Aktivitätsbekundungen gab und gibt es in diesen Angelegenheiten zwar wiederkehrend in den lokalen Versammlungen, Vollzugsmeldungen bleiben (bis auf die offenbar fertiggestellte grafische Entwicklung eines Logos für den Rundwanderweg) bislang jedoch aus. Im Zeitraum von drei Jahren von den ersten Ideen, die aus der Bürgerschaft geliefert und von allen Beteiligten für gut befunden wurden, hat sich am Klostersee bis auf blumige Versprechen ein weiteres Mal nichts getan. Und auch, wenn die geplanten Projekte bekanntermaßen zunächst viele behördliche Hürden nehmen müssen und es hier und da Lieferengpässe beim benötigten Baumaterial geben kann, fällt es den Bürgerinnen und Bürgern zunehmend schwerer, Verständins für den fortdauernden Stillstand aufzubringen.

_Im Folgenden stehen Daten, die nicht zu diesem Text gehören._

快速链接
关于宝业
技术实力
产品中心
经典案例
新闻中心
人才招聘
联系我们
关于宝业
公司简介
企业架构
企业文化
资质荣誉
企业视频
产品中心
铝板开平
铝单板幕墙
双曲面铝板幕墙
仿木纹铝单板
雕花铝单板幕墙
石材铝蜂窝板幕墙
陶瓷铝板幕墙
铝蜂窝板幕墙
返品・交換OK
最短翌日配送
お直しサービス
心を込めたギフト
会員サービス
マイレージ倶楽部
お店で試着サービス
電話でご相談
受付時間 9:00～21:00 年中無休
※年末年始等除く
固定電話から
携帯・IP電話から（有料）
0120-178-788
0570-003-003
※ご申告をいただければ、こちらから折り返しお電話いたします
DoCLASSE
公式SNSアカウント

Erst recht dann, wenn seitens der Verantwortlichen bei der Stadt Borken auf Nachfrage unserer Redaktion im April 2025 bekundet wird, dass viele der geplanten Gerätschaften bereits angeschafft wurden, diese aber offenbar in städtischen Lagerhallen darauf warten, an Ort und Stelle installiert zu werden (siehe BD-Beitrag vom 22. April 2025).
Aus der vor einigen Jahren noch aufstrebenden Gemeinde mit visionären Zielen (Klostersee mit kleiner oder großer Badeseelösung / Naherholung vor der Haustür) ist bis auf den gefühlt rasant zunehmenden Straßenverkehr, der durch die Gemeinde rollt, mittlerweile eher ein sehr stilles „Dorf“ mit nur wenig Möglichkeiten der Freizeitgestaltung geworden. Auch, wenn dies von einigen Vertretern und Vertreterinnen aus der Lokalpolitik gerne anders beschrieben und gesehen wird.
Während die Reduzierung des Durchgangs- und Schwerlastverkehrs, wie sie in den Wahlprogrammen vor der letzten Kommunalwahl explizit als eines der wichtigen Ziele politischer Arbeit genannt wurde, vielleicht irgendwo im Borkener Stadtgebiet umgesetzt werden konnte, trifft dies für Burlo allerdings nicht zu. Auch, wenn entsprechende Zahlen aus Verkehrszählungen hier aktuell nicht vorliegen, so bestätigt die große Mehrheit der Anwohner die gefühlt stark angestiegene Verkehrsbelastung auf den Hauptdurchgangsstraßen in der Gemeinde. Nicht umsonst fordern mittlerweile erneut besorgte Eltern dringend städtisches Handeln beim Thema Verkehrssicherheit an Schulwegen (siehe BD-Beitrag vom Juni 2025) an der viel befahrenen Borkener Straße (L600).

Derzeit erscheint also die einst positive Dorfentwicklung entgegen aller Beteuerungen eher planlos als zukunftsorientiert – so Stimmen aus der Bürgerschaft. Und genau dies sollte sich nach Einschätzung der Wählerinnen und Wähler – hoffentlich nach den anstehenden Kommunalwahlen – schnellstmöglich ändern.